Work to be completed: Reproduce every line of the records below verbatim.

Material provided:
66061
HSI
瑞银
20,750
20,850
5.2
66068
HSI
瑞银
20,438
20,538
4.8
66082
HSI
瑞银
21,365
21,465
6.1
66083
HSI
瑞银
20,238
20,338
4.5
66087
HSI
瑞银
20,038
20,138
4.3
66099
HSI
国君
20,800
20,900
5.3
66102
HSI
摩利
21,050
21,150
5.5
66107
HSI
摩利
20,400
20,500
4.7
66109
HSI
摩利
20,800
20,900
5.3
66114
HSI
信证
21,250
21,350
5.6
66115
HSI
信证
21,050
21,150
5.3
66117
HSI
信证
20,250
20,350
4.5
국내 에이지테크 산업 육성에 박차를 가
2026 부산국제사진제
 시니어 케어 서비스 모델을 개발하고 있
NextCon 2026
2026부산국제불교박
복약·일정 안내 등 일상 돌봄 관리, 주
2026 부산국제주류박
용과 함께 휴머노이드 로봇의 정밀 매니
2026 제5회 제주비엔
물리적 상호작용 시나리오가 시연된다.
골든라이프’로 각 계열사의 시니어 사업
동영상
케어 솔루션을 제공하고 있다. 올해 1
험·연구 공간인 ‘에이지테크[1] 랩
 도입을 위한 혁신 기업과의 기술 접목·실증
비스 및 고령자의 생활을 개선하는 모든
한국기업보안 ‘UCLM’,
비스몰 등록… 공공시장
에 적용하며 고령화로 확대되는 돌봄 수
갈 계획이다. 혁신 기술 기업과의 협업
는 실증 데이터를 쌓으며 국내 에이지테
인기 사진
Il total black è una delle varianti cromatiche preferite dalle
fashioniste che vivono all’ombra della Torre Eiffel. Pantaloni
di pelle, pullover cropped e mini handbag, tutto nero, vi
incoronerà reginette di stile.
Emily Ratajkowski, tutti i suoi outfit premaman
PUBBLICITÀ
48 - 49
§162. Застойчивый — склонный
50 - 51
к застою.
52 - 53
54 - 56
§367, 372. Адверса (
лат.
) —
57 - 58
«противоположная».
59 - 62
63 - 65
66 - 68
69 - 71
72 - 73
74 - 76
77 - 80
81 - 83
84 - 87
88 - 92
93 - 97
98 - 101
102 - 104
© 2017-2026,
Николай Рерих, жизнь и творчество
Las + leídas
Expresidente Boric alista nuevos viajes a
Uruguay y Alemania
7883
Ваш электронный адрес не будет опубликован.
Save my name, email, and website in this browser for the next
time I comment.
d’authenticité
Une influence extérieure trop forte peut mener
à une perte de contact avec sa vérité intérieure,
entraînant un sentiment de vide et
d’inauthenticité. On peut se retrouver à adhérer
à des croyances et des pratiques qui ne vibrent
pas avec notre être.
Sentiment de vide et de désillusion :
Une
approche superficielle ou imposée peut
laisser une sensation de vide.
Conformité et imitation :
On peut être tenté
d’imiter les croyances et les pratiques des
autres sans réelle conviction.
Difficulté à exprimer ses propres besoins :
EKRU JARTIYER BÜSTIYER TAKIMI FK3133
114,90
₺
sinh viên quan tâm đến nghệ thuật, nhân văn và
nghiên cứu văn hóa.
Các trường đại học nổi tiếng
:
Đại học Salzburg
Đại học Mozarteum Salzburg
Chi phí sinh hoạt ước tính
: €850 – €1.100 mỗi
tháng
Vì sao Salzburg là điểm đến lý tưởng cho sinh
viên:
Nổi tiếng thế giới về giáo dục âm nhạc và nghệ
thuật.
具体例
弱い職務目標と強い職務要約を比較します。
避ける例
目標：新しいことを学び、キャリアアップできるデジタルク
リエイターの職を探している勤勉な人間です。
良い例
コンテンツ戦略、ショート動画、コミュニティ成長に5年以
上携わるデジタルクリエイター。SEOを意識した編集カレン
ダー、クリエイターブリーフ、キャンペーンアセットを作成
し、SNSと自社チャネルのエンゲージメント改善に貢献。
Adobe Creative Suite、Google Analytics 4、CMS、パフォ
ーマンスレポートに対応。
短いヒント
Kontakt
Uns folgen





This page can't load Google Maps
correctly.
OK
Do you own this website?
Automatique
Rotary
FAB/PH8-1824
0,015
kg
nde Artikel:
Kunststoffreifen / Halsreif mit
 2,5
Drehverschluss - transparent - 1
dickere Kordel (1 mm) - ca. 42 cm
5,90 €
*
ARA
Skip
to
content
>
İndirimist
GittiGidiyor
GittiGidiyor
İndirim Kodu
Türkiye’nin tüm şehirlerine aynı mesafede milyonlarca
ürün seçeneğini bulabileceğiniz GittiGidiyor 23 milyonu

The completed task:
66061
HSI
瑞银
20,750
20,850
5.2
66068
HSI
瑞银
20,438
20,538
4.8
66082
HSI
瑞银
21,365
21,465
6.1
66083
HSI
瑞银
20,238
20,338
4.5
66087
HSI
瑞银
20,038
20,138
4.3
66099
HSI
国君
20,800
20,900
5.3
66102
HSI
摩利
21,050
21,150
5.5
66107
HSI
摩利
20,400
20,500
4.7
66109
HSI
摩利
20,800
20,900
5.3
66114
HSI
信证
21,250
21,350
5.6
66115
HSI
信证
21,050
21,150
5.3
66117
HSI
信证
20,250
20,350
4.5
국내 에이지테크 산업 육성에 박차를 가
2026 부산국제사진제
 시니어 케어 서비스 모델을 개발하고 있
NextCon 2026
2026부산국제불교박
복약·일정 안내 등 일상 돌봄 관리, 주
2026 부산국제주류박
용과 함께 휴머노이드 로봇의 정밀 매니
2026 제5회 제주비엔
물리적 상호작용 시나리오가 시연된다.
골든라이프’로 각 계열사의 시니어 사업
동영상
케어 솔루션을 제공하고 있다. 올해 1
험·연구 공간인 ‘에이지테크[1] 랩
 도입을 위한 혁신 기업과의 기술 접목·실증
비스 및 고령자의 생활을 개선하는 모든
한국기업보안 ‘UCLM’,
비스몰 등록… 공공시장
에 적용하며 고령화로 확대되는 돌봄 수
갈 계획이다. 혁신 기술 기업과의 협업
는 실증 데이터를 쌓으며 국내 에이지테
인기 사진
Il total black è una delle varianti cromatiche preferite dalle
fashioniste che vivono all’ombra della Torre Eiffel. Pantaloni
di pelle, pullover cropped e mini handbag, tutto nero, vi
incoronerà reginette di stile.
Emily Ratajkowski, tutti i suoi outfit premaman
PUBBLICITÀ
48 - 49
§162. Застойчивый — склонный
50 - 51
к застою.
52 - 53
54 - 56
§367, 372. Адверса (
лат.
) —
57 - 58
«противоположная».
59 - 62
63 - 65
66 - 68
69 - 71
72 - 73
74 - 76
77 - 80
81 - 83
84 - 87
88 - 92
93 - 97
98 - 101
102 - 104
© 2017-2026,
Николай Рерих, жизнь и творчество
Las + leídas
Expresidente Boric alista nuevos viajes a
Uruguay y Alemania
7883
Ваш электронный адрес не будет опубликован.
Save my name, email, and website in this browser for the next
time I comment.
d’authenticité
Une influence extérieure trop forte peut mener
à une perte de contact avec sa vérité intérieure,
entraînant un sentiment de vide et
d’inauthenticité. On peut se retrouver à adhérer
à des croyances et des pratiques qui ne vibrent
pas avec notre être.
Sentiment de vide et de désillusion :
Une
approche superficielle ou imposée peut
laisser une sensation de vide.
Conformité et imitation :
On peut être tenté
d’imiter les croyances et les pratiques des
autres sans réelle conviction.
Difficulté à exprimer ses propres besoins :
EKRU JARTIYER BÜSTIYER TAKIMI FK3133
114,90
₺
sinh viên quan tâm đến nghệ thuật, nhân văn và
nghiên cứu văn hóa.
Các trường đại học nổi tiếng
:
Đại học Salzburg
Đại học Mozarteum Salzburg
Chi phí sinh hoạt ước tính
: €850 – €1.100 mỗi
tháng
Vì sao Salzburg là điểm đến lý tưởng cho sinh
viên:
Nổi tiếng thế giới về giáo dục âm nhạc và nghệ
thuật.
具体例
弱い職務目標と強い職務要約を比較します。
避ける例
目標：新しいことを学び、キャリアアップできるデジタルク
リエイターの職を探している勤勉な人間です。
良い例
コンテンツ戦略、ショート動画、コミュニティ成長に5年以
上携わるデジタルクリエイター。SEOを意識した編集カレン
ダー、クリエイターブリーフ、キャンペーンアセットを作成
し、SNSと自社チャネルのエンゲージメント改善に貢献。
Adobe Creative Suite、Google Analytics 4、CMS、パフォ
ーマンスレポートに対応。
短いヒント
Kontakt
Uns folgen





This page can't load Google Maps
correctly.
OK
Do you own this website?
Automatique
Rotary
FAB/PH8-1824
0,015
kg
nde Artikel:
Kunststoffreifen / Halsreif mit
 2,5
Drehverschluss - transparent - 1
dickere Kordel (1 mm) - ca. 42 cm
5,90 €
*
ARA
Skip
to
content
>
İndirimist
GittiGidiyor
GittiGidiyor
İndirim Kodu
Türkiye’nin tüm şehirlerine aynı mesafede milyonlarca
ürün seçeneğini bulabileceğiniz GittiGidiyor 23 milyonu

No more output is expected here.